6. Expose an Underwriting API

We wrap the model in a FastAPI service that the MGA’s rating engine can call. The endpoint expects:

  • POST /quote
  • Body: {"age": 12, "rainfall": 980, "slope": 30}
  • Returns: {"premium": 1250, "loss_prob": 0.074, "expires": "2024-06-01T14:30:00Z"}

Trade-off: Adding real-time leakScore from the edge device adds 180 ms latency; the MGA’s front-end times out at 250 ms, so we do it async and callback.

Below is the minimal FastAPI app (app.py):

from fastapi import FastAPI
from pydantic import BaseModel
import joblib, boto3, os

model = joblib.load('leak_model.joblib')
s3   = boto3.client('s3')

class QuoteIn(BaseModel):
    age: int
    rainfall: float
    slope: float

app = FastAPI()

@app.post("/quote")
def quote(payload: QuoteIn):
    prob = model.predict_proba([[payload.age, 0, payload.rainfall, payload.slope]])[0][1]
    premium = 100000 * prob * 1.25 * 1.12  # $100 k limit example
    return {"premium": round(premium, 2), "loss_prob": round(prob, 4)}

@app.post("/quote_with_sensor")
async def quote_with_sensor(payload: QuoteIn):
    # In real life, fetch leakScore from MQTT broker or Redis
    leak_score = await fetch_leak_score(payload.roof_id)
    prob = model.predict_proba([[payload.age, leak_score, payload.rainfall, payload.slope]])[0][1]
    return {"premium": round(100000 * prob * 1.25 * 1.12, 2), "loss_prob": round(prob, 4)}

Resource estimate: 2 engineers × 1 week = $12 k to stand up the API on AWS t3.medium ($36/mo).

Assignment A: In the underwriting API section, at what latency does the MGA's front-end time out?
Assignment B: Which modules does the underwriting API section's code import from? Name each one.
Assignment C: Please write the next part of the underwriting API section, picking up after the resource estimate.

Data items
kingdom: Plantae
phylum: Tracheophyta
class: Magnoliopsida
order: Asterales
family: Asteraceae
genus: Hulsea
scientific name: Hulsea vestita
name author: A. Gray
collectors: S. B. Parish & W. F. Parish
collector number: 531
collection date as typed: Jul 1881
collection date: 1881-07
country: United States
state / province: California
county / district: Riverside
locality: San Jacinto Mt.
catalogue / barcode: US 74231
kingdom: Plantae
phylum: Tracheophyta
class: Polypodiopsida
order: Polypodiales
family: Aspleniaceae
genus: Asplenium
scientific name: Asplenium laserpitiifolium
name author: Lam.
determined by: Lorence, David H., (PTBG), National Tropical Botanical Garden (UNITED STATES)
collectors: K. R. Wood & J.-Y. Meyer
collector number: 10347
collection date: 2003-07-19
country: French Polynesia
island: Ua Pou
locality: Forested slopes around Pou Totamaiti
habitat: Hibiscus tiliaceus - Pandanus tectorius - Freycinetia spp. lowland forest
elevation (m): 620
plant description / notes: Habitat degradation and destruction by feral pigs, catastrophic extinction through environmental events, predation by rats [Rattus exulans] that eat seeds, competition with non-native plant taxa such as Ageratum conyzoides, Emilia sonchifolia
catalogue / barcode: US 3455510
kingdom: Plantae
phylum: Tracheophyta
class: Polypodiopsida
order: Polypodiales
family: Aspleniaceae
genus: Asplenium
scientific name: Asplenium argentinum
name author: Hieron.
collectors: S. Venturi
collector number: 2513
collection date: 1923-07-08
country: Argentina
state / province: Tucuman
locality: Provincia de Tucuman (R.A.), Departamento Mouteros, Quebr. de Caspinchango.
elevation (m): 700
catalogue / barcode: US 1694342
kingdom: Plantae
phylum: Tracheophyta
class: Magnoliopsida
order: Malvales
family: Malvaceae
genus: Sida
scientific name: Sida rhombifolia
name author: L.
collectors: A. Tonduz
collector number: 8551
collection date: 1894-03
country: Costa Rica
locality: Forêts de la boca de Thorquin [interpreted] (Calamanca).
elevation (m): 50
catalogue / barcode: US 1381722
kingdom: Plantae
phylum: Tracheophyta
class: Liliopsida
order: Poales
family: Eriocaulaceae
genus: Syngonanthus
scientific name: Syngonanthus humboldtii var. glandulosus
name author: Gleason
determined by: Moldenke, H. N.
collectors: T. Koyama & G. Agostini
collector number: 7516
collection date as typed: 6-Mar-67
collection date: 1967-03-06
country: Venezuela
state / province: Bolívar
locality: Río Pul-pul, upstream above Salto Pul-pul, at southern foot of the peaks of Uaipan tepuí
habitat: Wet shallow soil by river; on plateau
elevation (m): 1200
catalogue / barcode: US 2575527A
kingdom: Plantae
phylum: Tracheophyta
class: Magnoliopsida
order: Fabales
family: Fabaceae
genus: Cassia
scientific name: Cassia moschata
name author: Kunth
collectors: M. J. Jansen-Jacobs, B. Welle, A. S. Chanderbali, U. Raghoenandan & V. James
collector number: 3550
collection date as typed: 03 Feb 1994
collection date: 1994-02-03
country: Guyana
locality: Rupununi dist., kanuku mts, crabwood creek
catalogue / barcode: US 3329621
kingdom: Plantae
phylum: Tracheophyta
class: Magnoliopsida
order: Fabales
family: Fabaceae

Expected output A: 250 ms

Expected output B: fastapi, pydantic, joblib, boto3, os

Expected output C:
7. Build the Bordereaux & Claims Engine

Parametric claims should be STP—no adjuster touch. We do it in three steps:

  1. Trigger validation. When a leakScore ≥ 40 hits the MQTT broker, we immediately create a claim record in DynamoDB with {roof_id, timestamp, score}.
  2. Payout logic. If score ≥ 70, pay 50 % of limit; 85, pay 100 %. We hard-code the payout schedule in the claims Lambda to avoid model drift.
  3. Banking integration. We push a Stripe PaymentIntent to the policyholder’s email within 60 seconds of trigger validation.

Trade-off: Paying 100 % on score ≥ 85 gives a better customer NPS, but the combined ratio jumps from 82 % to 93 %. We compromise at 50/100.

Below is the claims Lambda (Python 3.9) that runs on every MQTT message:

import json, boto3, stripe

dynamodb = boto3.resource('dynamodb')
table    = dynamodb.Table('parametric_claims')
stripe.api_key = os.getenv('STRIPE_KEY')

def lambda_handler(event, context):
    for record in event['Records']:
        payload = json.loads(record['body'])
        score   = payload['score']
        limit   = payload['limit']

        if score >= 85:
            payout = limit
        elif score >= 70:
            payout = 0.5 * limit
        else:
            return {"status": "rejected"}

        # Write to Dynamo
        table.put_item(Item={
            'claim_id': record['messageId'],
            'roof_id': payload['roof_id'],
            'created': datetime.utcnow().isoformat(),
            'payout': payout
        })

        # Push to Stripe
        stripe.PaymentIntent.create(
            amount=payout*100,
            currency='usd',
            receipt_email=payload['email'],
            metadata={'claim_id': record['messageId']}
        )
    return {"status": "paid"}

Resource estimate: 2 engineers × 1.5 weeks = $15 k for Lambda + Dynamo + Stripe plumbing.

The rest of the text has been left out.